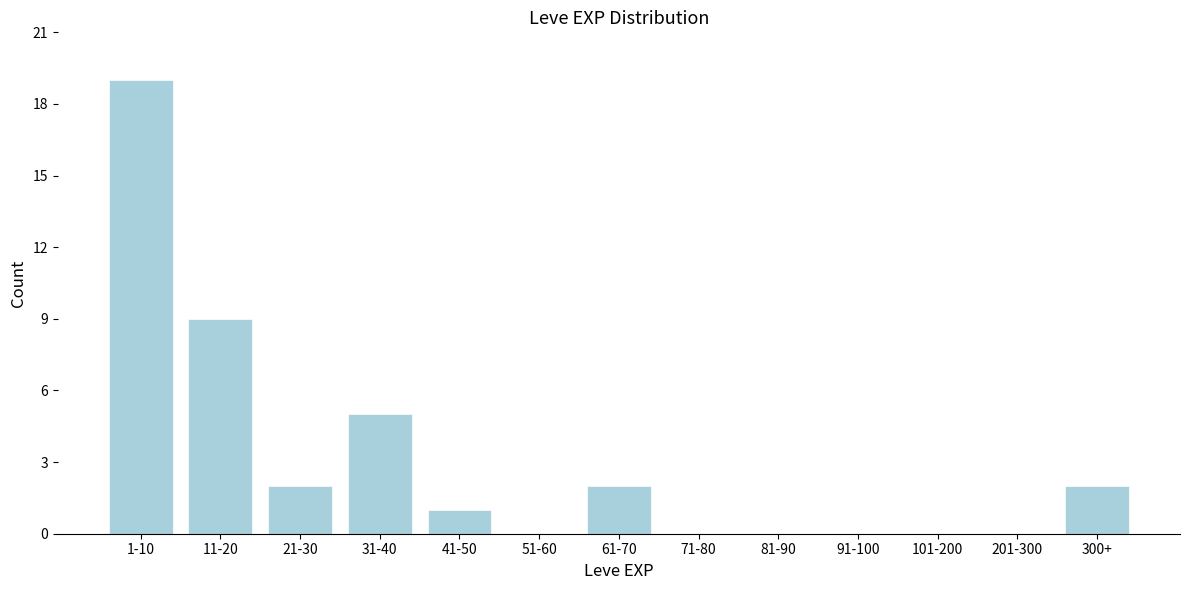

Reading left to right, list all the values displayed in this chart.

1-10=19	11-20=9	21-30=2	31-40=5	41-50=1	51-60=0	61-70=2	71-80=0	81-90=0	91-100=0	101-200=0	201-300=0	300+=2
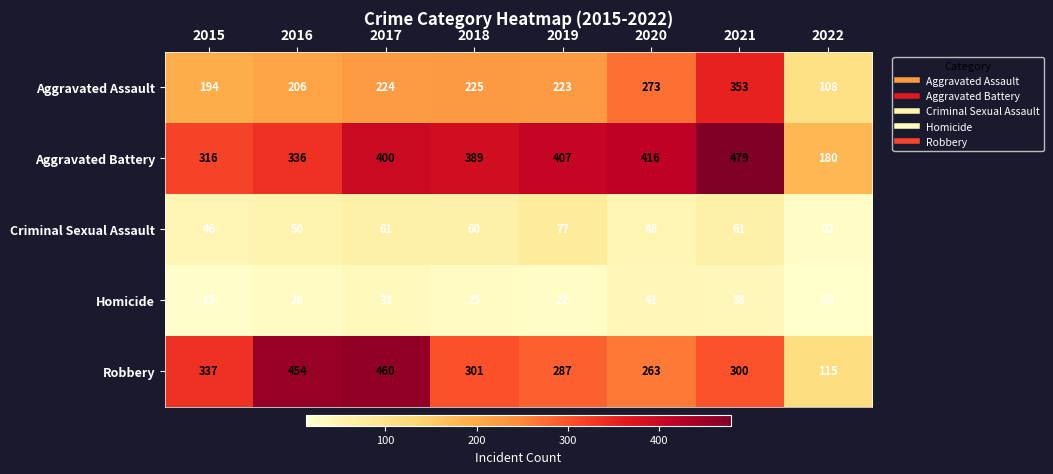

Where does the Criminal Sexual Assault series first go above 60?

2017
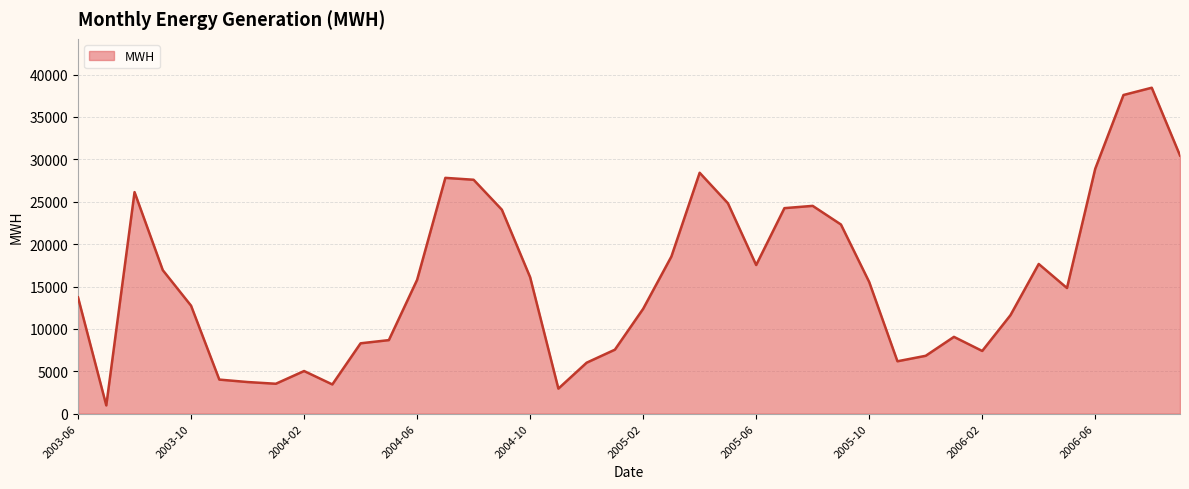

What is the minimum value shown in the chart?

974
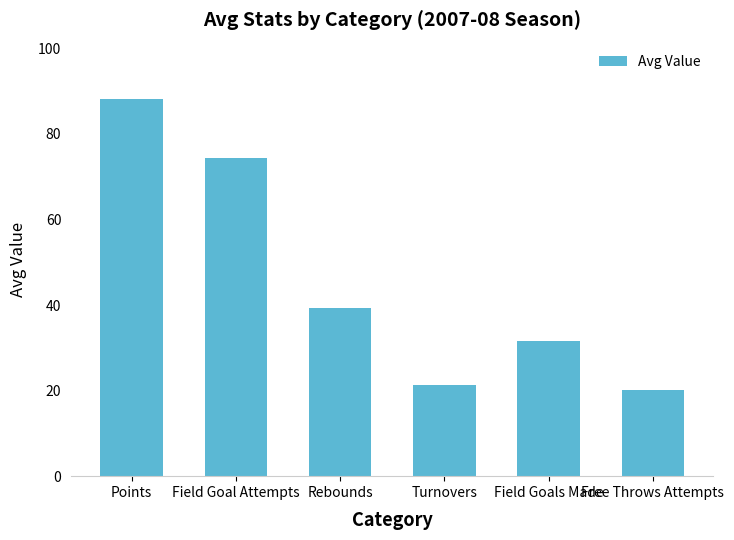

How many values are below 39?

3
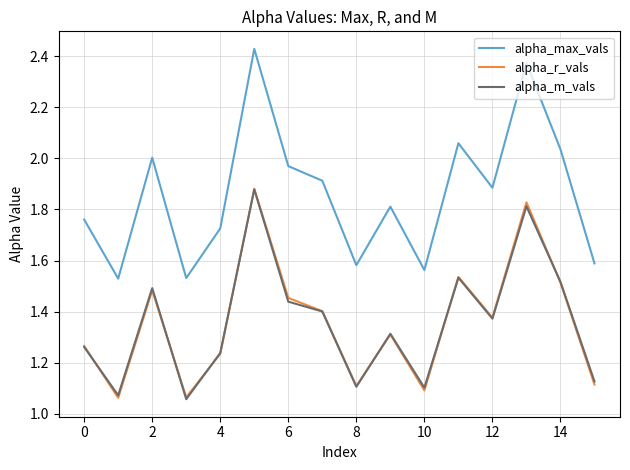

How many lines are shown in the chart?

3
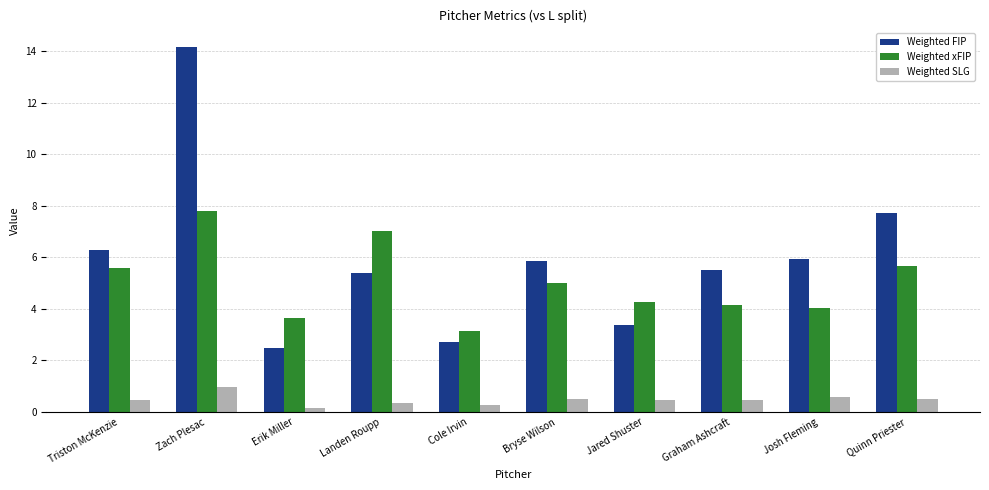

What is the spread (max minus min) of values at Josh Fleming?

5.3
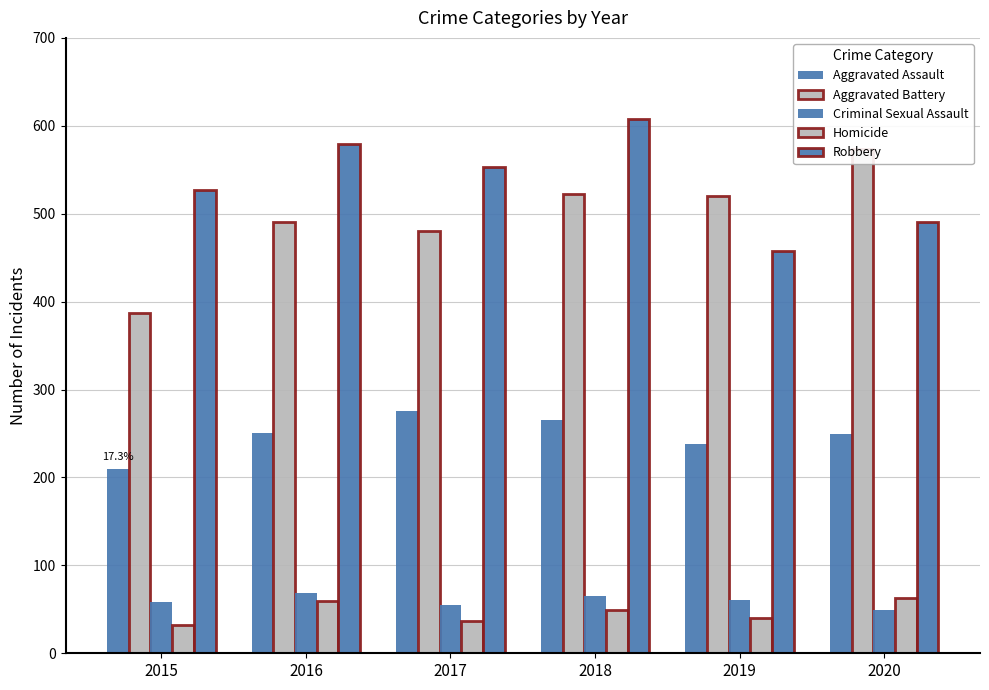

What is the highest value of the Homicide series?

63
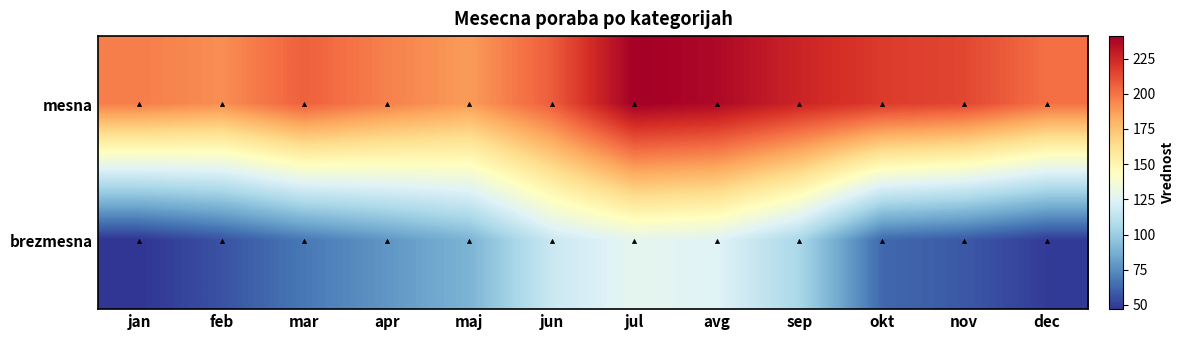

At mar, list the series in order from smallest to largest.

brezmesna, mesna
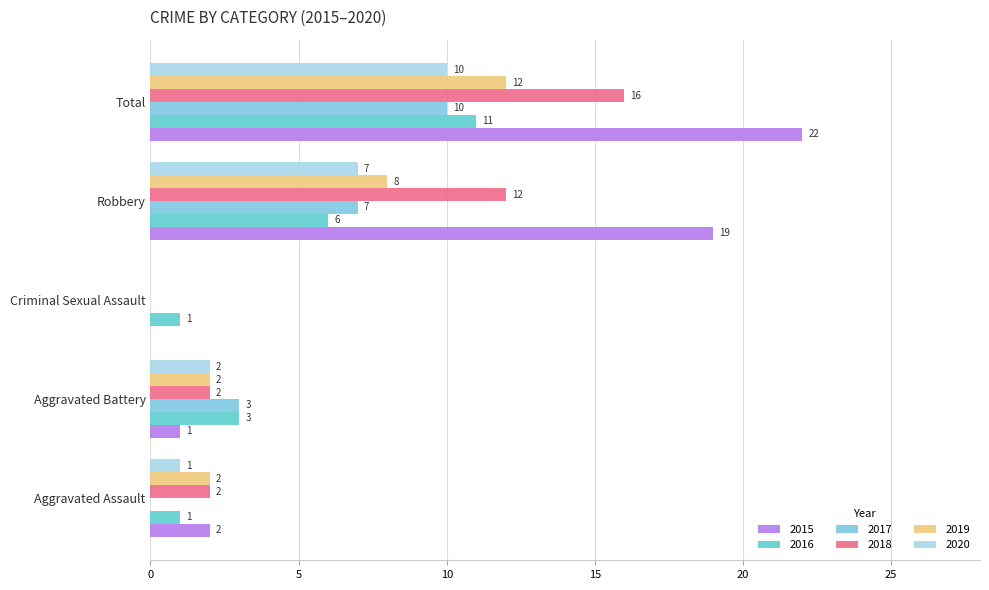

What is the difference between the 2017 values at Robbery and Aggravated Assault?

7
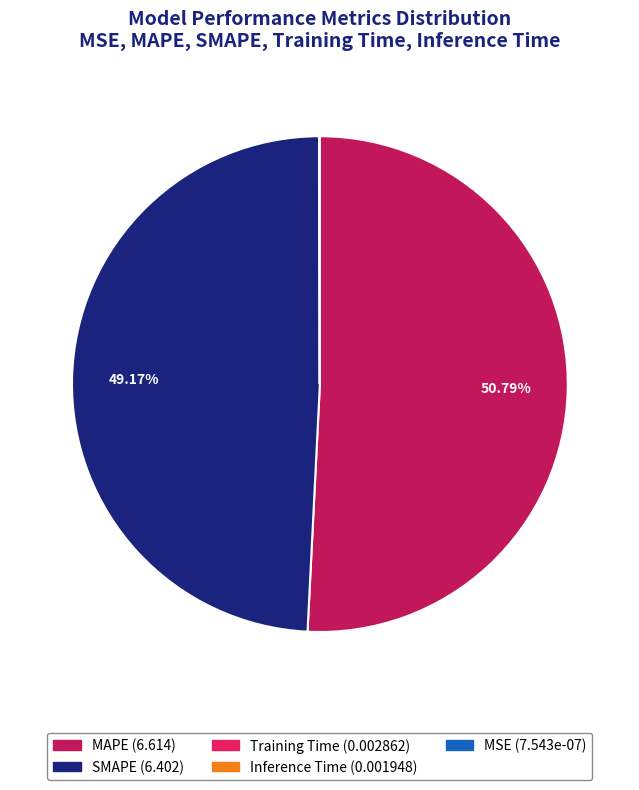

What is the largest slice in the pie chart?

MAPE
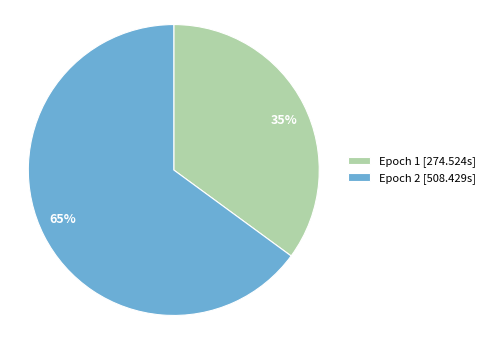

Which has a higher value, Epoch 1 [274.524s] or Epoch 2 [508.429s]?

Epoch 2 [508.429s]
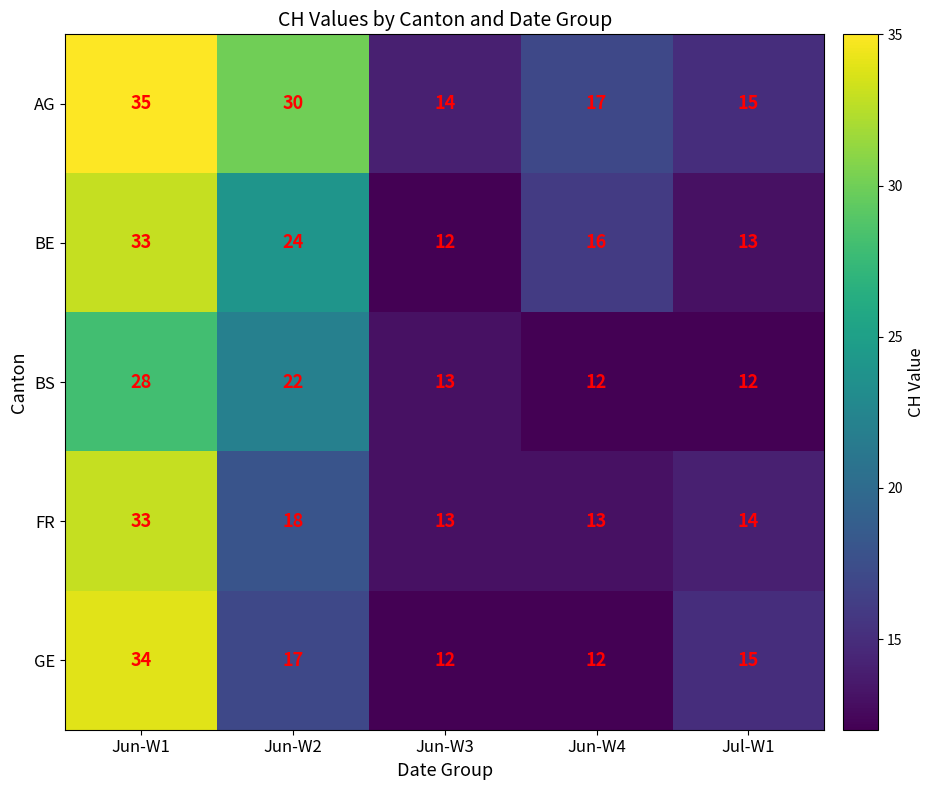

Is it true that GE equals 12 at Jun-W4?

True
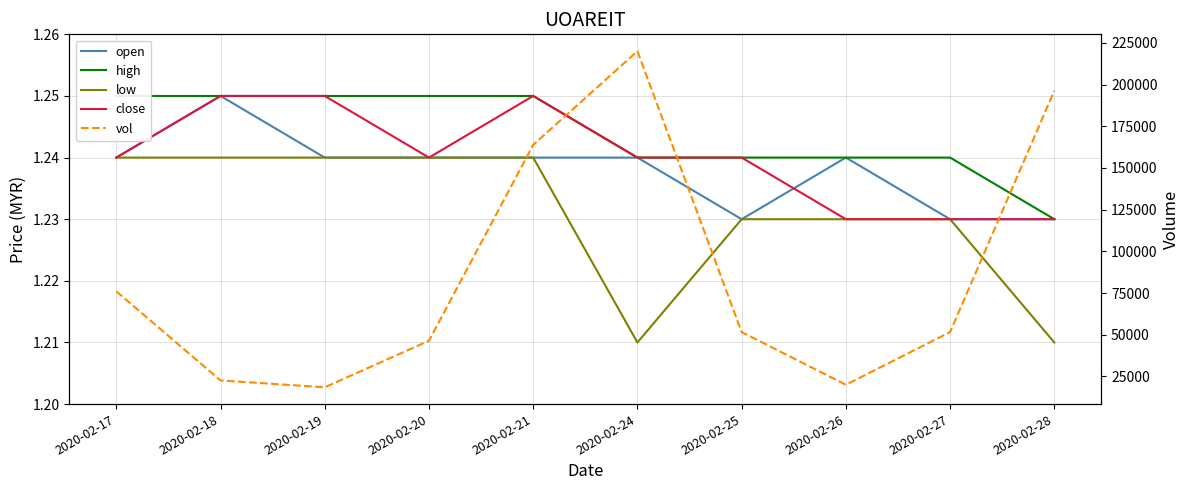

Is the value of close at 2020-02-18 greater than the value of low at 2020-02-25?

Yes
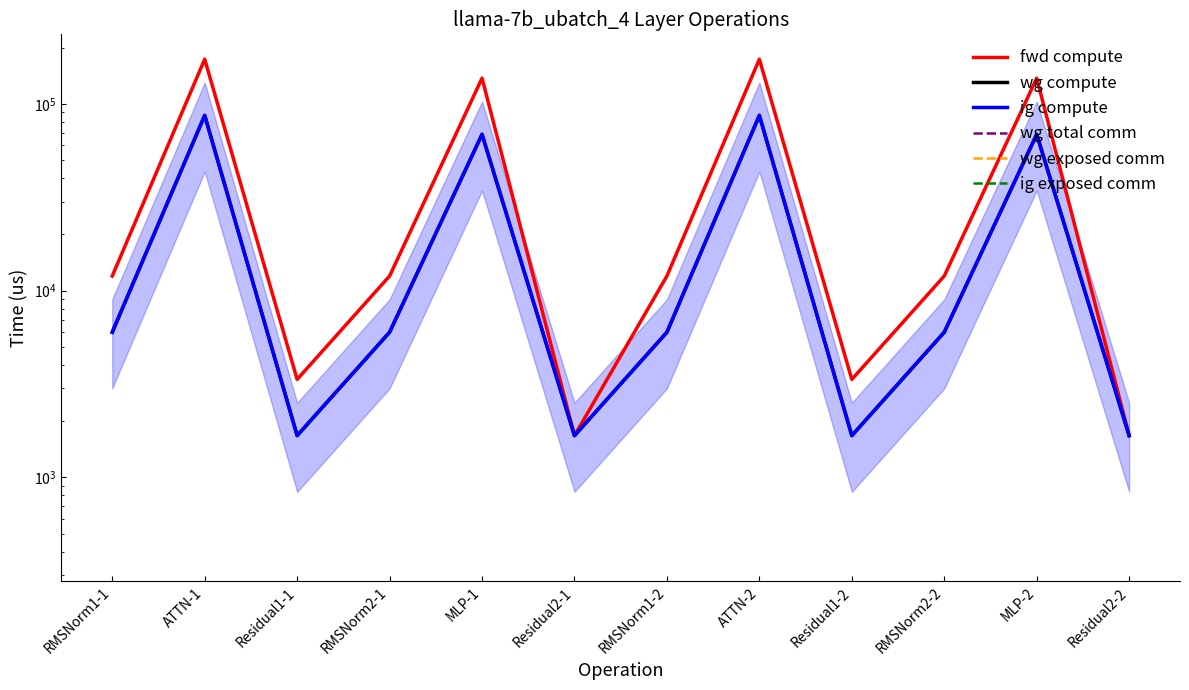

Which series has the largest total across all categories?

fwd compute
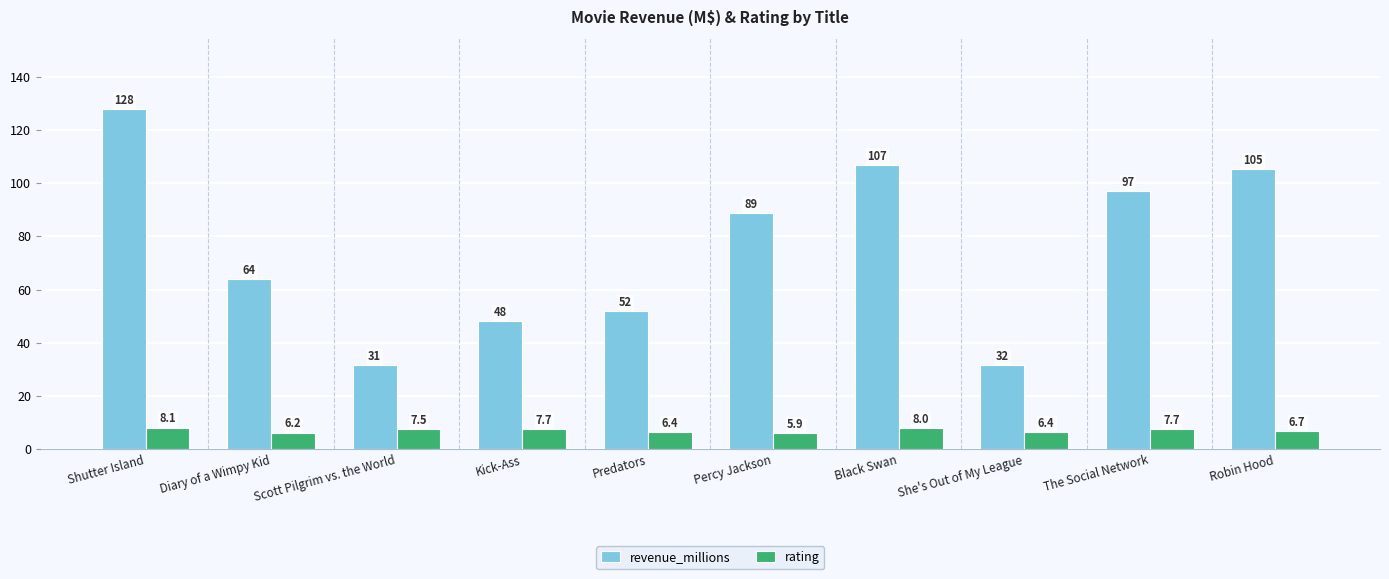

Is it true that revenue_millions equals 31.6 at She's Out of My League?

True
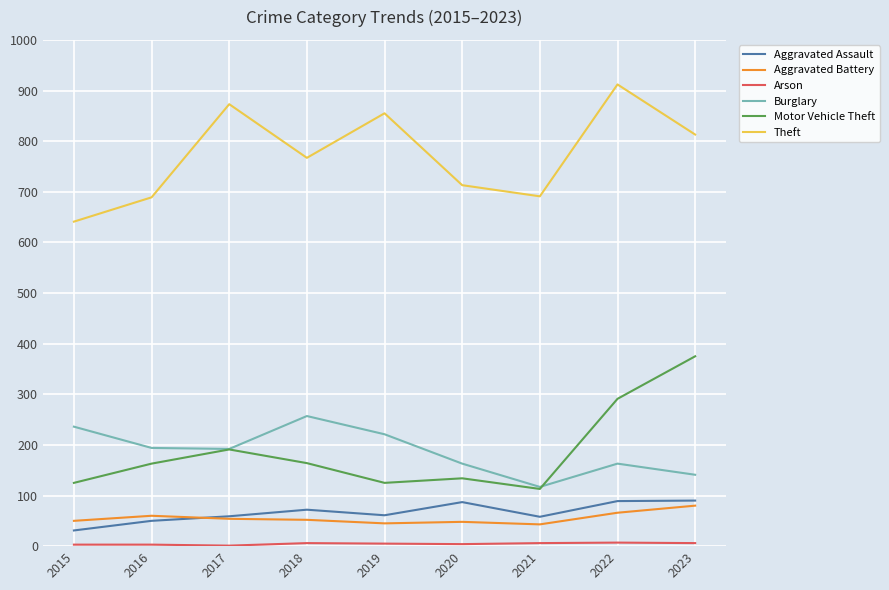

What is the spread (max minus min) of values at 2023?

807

# What to do:
Render the lines above as a numbered list, skipping the blank ones and leaving out the pictures.

# Answer to this exercise:
1. Reading left to right, list all the values displayed in this chart.
2. 1-10=19	11-20=9	21-30=2	31-40=5	41-50=1	51-60=0	61-70=2	71-80=0	81-90=0	91-100=0	101-200=0	201-300=0	300+=2
3. Where does the Criminal Sexual Assault series first go above 60?
4. 2017
5. What is the minimum value shown in the chart?
6. 974
7. How many values are below 39?
8. 3
9. How many lines are shown in the chart?
10. 3
11. What is the spread (max minus min) of values at Josh Fleming?
12. 5.3
13. What is the highest value of the Homicide series?
14. 63
15. At mar, list the series in order from smallest to largest.
16. brezmesna, mesna
17. What is the difference between the 2017 values at Robbery and Aggravated Assault?
18. 7
19. What is the largest slice in the pie chart?
20. MAPE
21. Which has a higher value, Epoch 1 [274.524s] or Epoch 2 [508.429s]?
22. Epoch 2 [508.429s]
23. Is it true that GE equals 12 at Jun-W4?
24. True
25. Is the value of close at 2020-02-18 greater than the value of low at 2020-02-25?
26. Yes
27. Which series has the largest total across all categories?
28. fwd compute
29. Is it true that revenue_millions equals 31.6 at She's Out of My League?
30. True
31. What is the spread (max minus min) of values at 2023?
32. 807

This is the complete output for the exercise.